Çok kodlanmış olan Dogon dansları dünyanın oluşumunu, güneş sisteminin organizasyonunu, tanrılara tapınmayı veya ölümün gizemlerini ifade eder. En muhteşem olanı "touterelles" adı verilen ayaklıklar üzerinde gerçekleştirilir.
"Masa" bir kehanet aracı olarak hizmet eder . Sorunları olan kişi , geleceği tahmin etmek veya ona tavsiye vermek için " kahin " i bulacaktır . Köyden uzakta, kâhin, müşterinin açıklamalarını izleyerek, her biri farklı işaretler ve yere saplanmış küçük çubuklar alan birkaç kutuya bölünmüş büyük bir dikdörtgen çizer. Sonra kâhin müşteriden bu "masaya" bir avuç fıstık atmasını ister, ardından ikisi de ertesi sabaha kadar mekanı terk eder. Gece boyunca bir tilki (veya çakal ) gelir ve "masa"yı çiğneyerek yer fıstığını yemeye başlar. Sabah kâhin müvekkiliyle birlikte döner ve tilkinin bıraktığı izleri yorumlar ve bunlara ve devrilmiş çubuklara dayanarak onun için geleceği tahmin eder.
Dogon her şeyden önce darı , sorgum ve pirincin yanı sıra soğan ve fazla su gerektirmeyen birkaç sebze yetiştiricisidir . Darı , onların diyetin temeli olan, ahırlarda uzakta depolamak, ancak çevredeki kasabalarda ihraç ve çünkü (uçurumun ekilebilir arazinin neredeyse üçte gösterir) soğan kültürü, onların ekonomisine esastır diğer etnik gruplarla para birimi işlevi görür (örneğin Bozos'tan balık satın almak için ). Ayrıca küçükbaş hayvan beslerler, özellikle koyun ve tavuk. Aşağıda, ovalarda yaşayan Fulanilere sığır ve koyun emanet edilir. Dogon ayrıca arıcılık da yapmaktadır .

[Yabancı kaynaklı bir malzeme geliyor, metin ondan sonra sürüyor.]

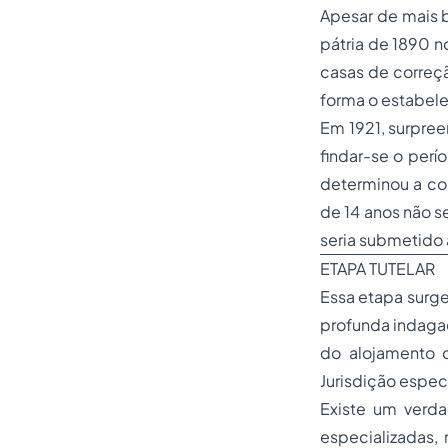
Apesar de mais b
pátria de 1890 n
casas de correç
forma o estabelec
Em 1921, surpree
findar-se o perí
determinou a co
de 14 anos não s
seria submetido 
ETAPA TUTELAR
Essa etapa surge
profunda indagaç
do alojamento 
Jurisdição espec
Existe um verd
especializadas,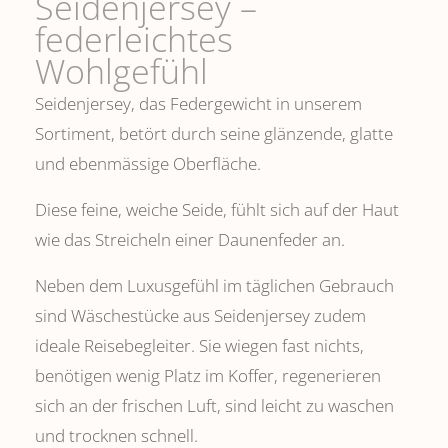
Seidenjersey –
federleichtes
Wohlgefühl
Seidenjersey, das Federgewicht in unserem
Sortiment, betört durch seine glänzende, glatte
und ebenmässige Oberfläche.
Diese feine, weiche Seide, fühlt sich auf der Haut
wie das Streicheln einer Daunenfeder an.
Neben dem Luxusgefühl im täglichen Gebrauch
sind Wäschestücke aus Seidenjersey zudem
ideale Reisebegleiter. Sie wiegen fast nichts,
benötigen wenig Platz im Koffer, regenerieren
sich an der frischen Luft, sind leicht zu waschen
und trocknen schnell.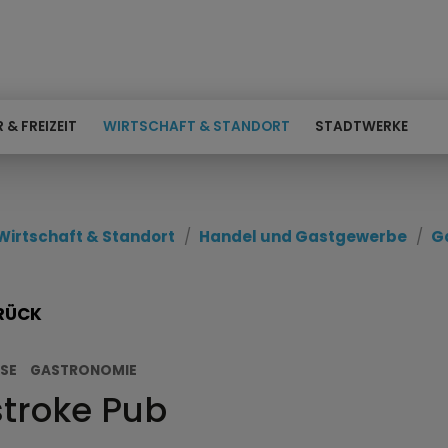
 & FREIZEIT
WIRTSCHAFT & STANDORT
STADTWERKE
Wirtschaft & Standort
Handel und Gastgewerbe
G
RÜCK
SE
GASTRONOMIE
stroke Pub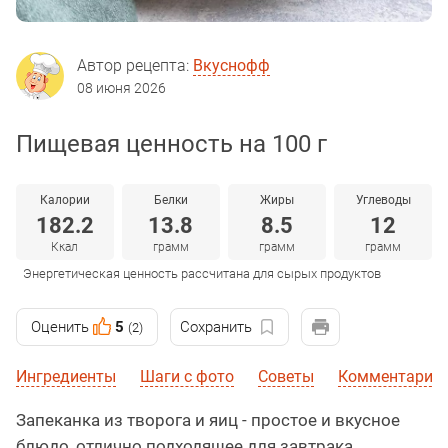
Автор рецепта:
Вкуснофф
08 июня 2026
Пищевая ценность на 100 г
Калории
Белки
Жиры
Углеводы
182.2
13.8
8.5
12
Ккал
грамм
грамм
грамм
Энергетическая ценность рассчитана для сырых продуктов
Оценить
5
Сохранить
(2)
Ингредиенты
Шаги с фото
Советы
Комментарии
Запеканка из творога и яиц - простое и вкусное
блюдо, отлично подходящее для завтрака,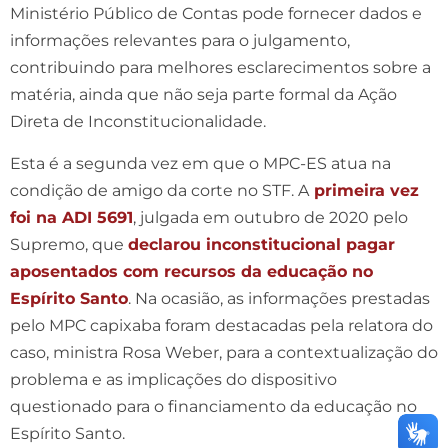
Ministério Público de Contas pode fornecer dados e
informações relevantes para o julgamento,
contribuindo para melhores esclarecimentos sobre a
matéria, ainda que não seja parte formal da Ação
Direta de Inconstitucionalidade.
Esta é a segunda vez em que o MPC-ES atua na
condição de amigo da corte no STF. A
primeira vez
foi na ADI 5691
, julgada em outubro de 2020 pelo
Supremo, que
declarou inconstitucional pagar
aposentados com recursos da educação no
Espírito Santo
. Na ocasião, as informações prestadas
pelo MPC capixaba foram destacadas pela relatora do
caso, ministra Rosa Weber, para a contextualização do
problema e as implicações do dispositivo
questionado para o financiamento da educação no
Espírito Santo.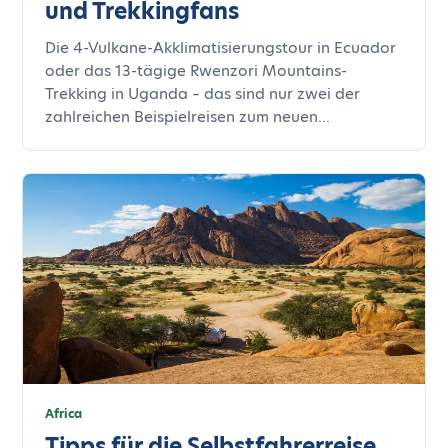
und Trekkingfans
Die 4-Vulkane-Akklimatisierungstour in Ecuador
oder das 13-tägige Rwenzori Mountains-
Trekking in Uganda – das sind nur zwei der
zahlreichen Beispielreisen zum neuen...
Africa
Tipps für die Selbstfahrerreise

Bandiagara kayalığında kuru soğan topları .
Tahıl çatı katı.
Banani köyü, Toguna görüntünün merkezinde görülüyor.
Fox's Table ( Sangha yakınında )
Uçurumun kenarına kurulmuş Dogon köyü.
Geleneksel olarak Dogonlar da ünlü demircilerdir. Yeni yapılan bir çalışmada demir ve araçlar ferforje süresi Tellem üretimini gösterdi VI inci yüzyılda neredeyse sanayi üretimini oldu XIV th için XIX inci zaman Dogon de yüzyıl. Görünüşe göre, Bandiagara kayalığının çeşitli yerlerinde bulunan cevherden demir elde etmek için çeşitli teknikler, bazen birkaç on kilometre ile ayrılmış çeşitli köylerde geliştirilmiş gibi görünüyor. Uçurumun yerinde bin üç yüz yıldan fazla bir süredir kanıtlanmış olan bu üretim (yılda tahmin edilen yaklaşık 15 ton oranında), demircilerin Dogon toplumundaki özel ve saygın statüsünü daha iyi anlamayı mümkün kılıyor. Dogon tarafından uygulanan ticari alışverişlerin yanı sıra.

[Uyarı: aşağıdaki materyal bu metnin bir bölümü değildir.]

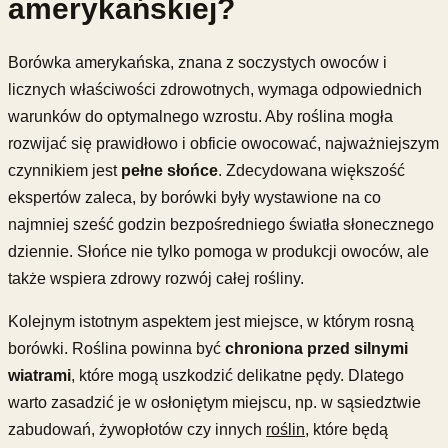
amerykańskiej?
Borówka amerykańska, znana z soczystych owoców i
licznych właściwości zdrowotnych, wymaga odpowiednich
warunków do optymalnego wzrostu. Aby roślina mogła
rozwijać się prawidłowo i obficie owocować, najważniejszym
czynnikiem jest
pełne słońce
. Zdecydowana większość
ekspertów zaleca, by borówki były wystawione na co
najmniej sześć godzin bezpośredniego światła słonecznego
dziennie. Słońce nie tylko pomoga w produkcji owoców, ale
także wspiera zdrowy rozwój całej rośliny.
Kolejnym istotnym aspektem jest miejsce, w którym rosną
borówki. Roślina powinna być
chroniona przed silnymi
wiatrami
, które mogą uszkodzić delikatne pędy. Dlatego
warto zasadzić je w osłoniętym miejscu, np. w sąsiedztwie
zabudowań, żywopłotów czy innych
roślin
, które będą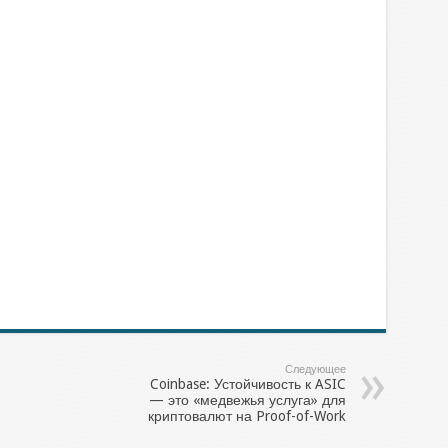
sniki
l.Ru
тправить
Следующее
Coinbase: Устойчивость к ASIC
— это «медвежья услуга» для
криптовалют на Proof-of-Work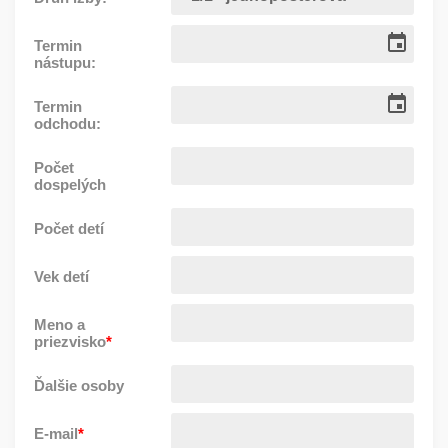
Termin
nástupu:
Termin
odchodu:
Počet
dospelých
Počet detí
Vek detí
Meno a
priezvisko
*
Ďalšie osoby
E-mail
*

Pamuklu dokuma erkek işidir. Dokumacılar tezgahlarını halka açık karayoluna kurdular.
Köylerde pazar, Dogon haftasına denk gelen 5 günde bir kurulur.
Geleneksel güreş, erkekler ve genç erkekler tarafından yaygın olarak uygulanmaktadır. Mahalleler arasında ve köyler arasında düzenli turnuvalar düzenlenmektedir.

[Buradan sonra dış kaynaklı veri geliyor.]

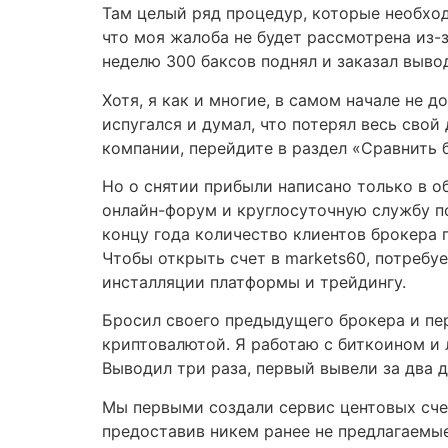
Там целый ряд процедур, которые необходи
что моя жалоба не будет рассмотрена из-з
неделю 300 баксов поднял и заказал вывод
Хотя, я как и многие, в самом начале не 
испугался и думал, что потерял весь свой
компании, перейдите в раздел «Сравнить
Но о снятии прибыли написано только в о
онлайн-форум и круглосуточную службу п
концу года количество клиентов брокера
Чтобы открыть счет в markets60, потребу
инсталляции платформы и трейдингу.
Бросил своего предыдущего брокера и пере
криптовалютой. Я работаю с биткоином и 
Выводил три раза, первый вывели за два д
Мы первыми создали сервис центовых сче
предоставив никем ранее не предлагаемые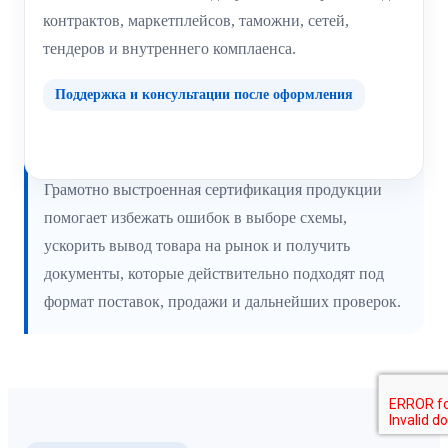
контрактов, маркетплейсов, таможни, сетей,
тендеров и внутреннего комплаенса.
Поддержка и консультации после оформления
Грамотно выстроенная сертификация продукции
помогает избежать ошибок в выборе схемы,
ускорить вывод товара на рынок и получить
документы, которые действительно подходят под
формат поставок, продажи и дальнейших проверок.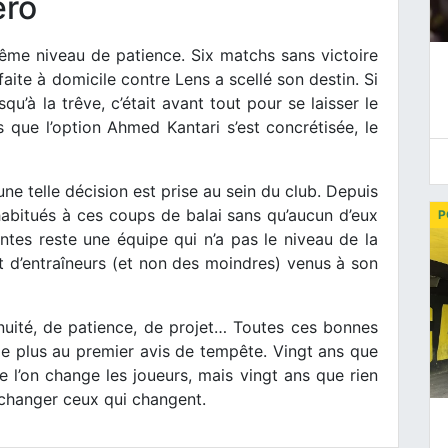
éro
ême niveau de patience. Six matchs sans victoire
éfaite à domicile contre Lens a scellé son destin. Si
qu’à la trêve, c’était avant tout pour se laisser le
 que l’option Ahmed Kantari s’est concrétisée, le
’une telle décision est prise au sein du club. Depuis
habitués à ces coups de balai sans qu’aucun d’eux
P
ntes reste une équipe qui n’a pas le niveau de la
 d’entraîneurs (et non des moindres) venus à son
nuité, de patience, de projet… Toutes ces bonnes
de plus au premier avis de tempête. Vingt ans que
e l’on change les joueurs, mais vingt ans que rien
s changer ceux qui changent.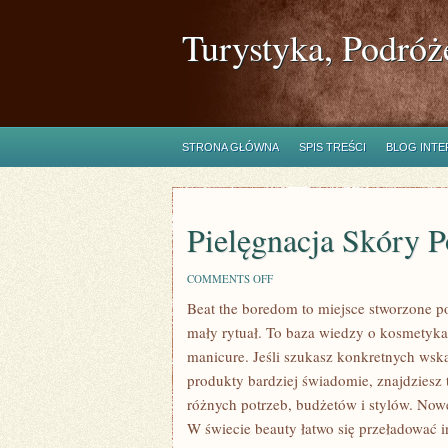
Turystyka, Podróż
STRONA GŁÓWNA
SPIS TREŚCI
BLOG INT
Pielęgnacja Skóry 
ON
COMMENTS OFF
PIELĘGNACJA
Beat the boredom to miejsce stworzone po
SKÓRY
PO
mały rytuał. To baza wiedzy o kosmetyk
ZABIEGACH
manicure. Jeśli szukasz konkretnych wsk
produkty bardziej świadomie, znajdziesz 
różnych potrzeb, budżetów i stylów. Now
W świecie beauty łatwo się przeładować 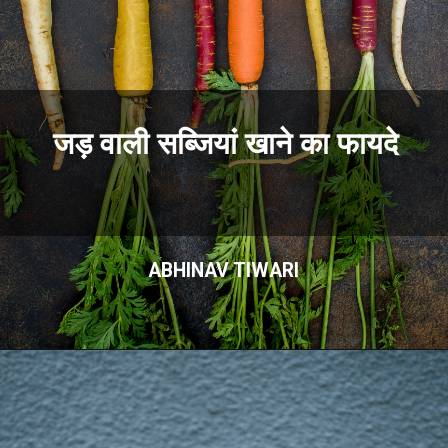
जड़ वाली सब्जियां खाने का फायदे
ABHINAV TIWARI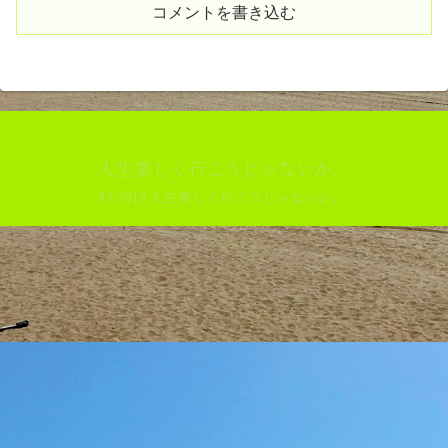
コメントを書き込む
人生楽しく行こうじゃないか。
© 2019 人生楽しく行こうじゃないか。.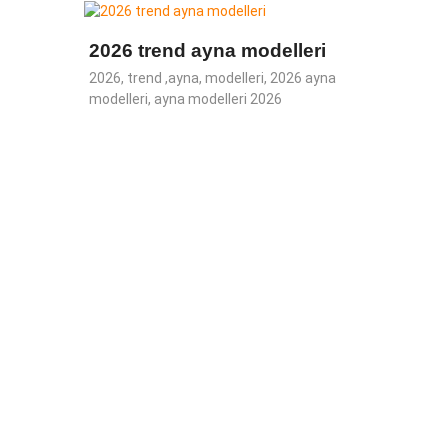
ri
2026 trend ayna modelleri
Dola
D Ayna,
2026, trend ,ayna, modelleri, 2026 ayna
Dolap 
modelleri, ayna modelleri 2026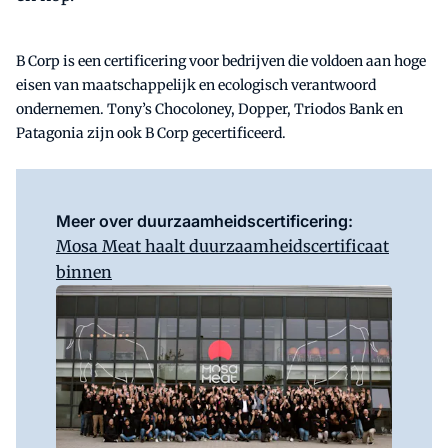
B Corp is een certificering voor bedrijven die voldoen aan hoge
eisen van maatschappelijk en ecologisch verantwoord
ondernemen. Tony’s Chocoloney, Dopper, Triodos Bank en
Patagonia zijn ook B Corp gecertificeerd.
Meer over duurzaamheidscertificering:
Mosa Meat haalt duurzaamheidscertificaat
binnen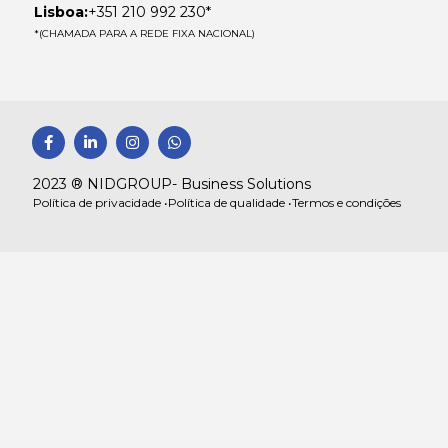
Lisboa:
+351 210 992 230*
*(CHAMADA PARA A REDE FIXA NACIONAL)
F
L
I
W
a
i
n
h
c
n
s
a
e
k
t
t
2023 ® NIDGROUP- Business Solutions
b
e
a
s
Política de privacidade •
Política de qualidade •
Termos e condições
o
d
g
a
o
i
r
p
k
n
a
p
-
-
m
f
i
n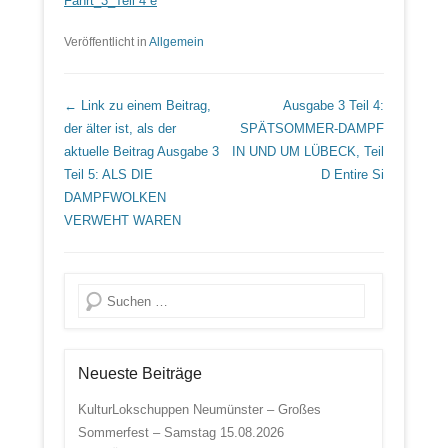
Fahrt_3_Teil 4 e
Veröffentlicht in
Allgemein
Beitrags Übersicht
← Link zu einem Beitrag,
Ausgabe 3 Teil 4:
der älter ist, als der
SPÄTSOMMER-DAMPF
aktuelle Beitrag
Ausgabe 3
IN UND UM LÜBECK, Teil
Teil 5: ALS DIE
D
Entire Si
DAMPFWOLKEN
VERWEHT WAREN
Suche
Neueste Beiträge
KulturLokschuppen Neumünster – Großes
Sommerfest – Samstag 15.08.2026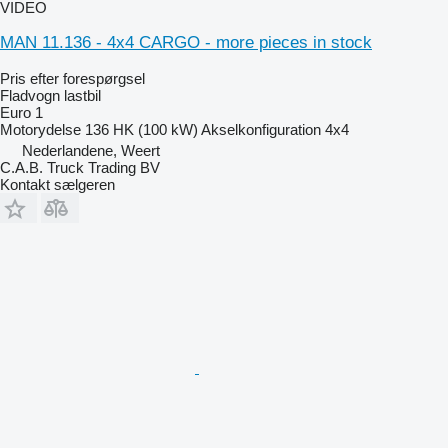
VIDEO
MAN 11.136 - 4x4 CARGO - more pieces in stock
Pris efter forespørgsel
Fladvogn lastbil
Euro 1
Motorydelse
136 HK (100 kW)
Akselkonfiguration
4x4
Nederlandene, Weert
C.A.B. Truck Trading BV
Kontakt sælgeren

Dogon ülkesi , Mali Savaşı'na kadar, başlıca cazibe merkezleri nedeniyle Mali ve Batı Afrika'nın ilk turistik bölgesi olmuştu : doğal alanın olağanüstü karakteri ve kültürel zenginliği.
2010'lara kadar köylüler için önemli bir gelir kaynağı olduysa ve genel olarak Dogon halkına büyük fayda sağladıysa, sorunsuz değildi. Çocuklar dilenci oluyor, bazı gençler eğitim almadan rehber olmak için okulu bırakıyor.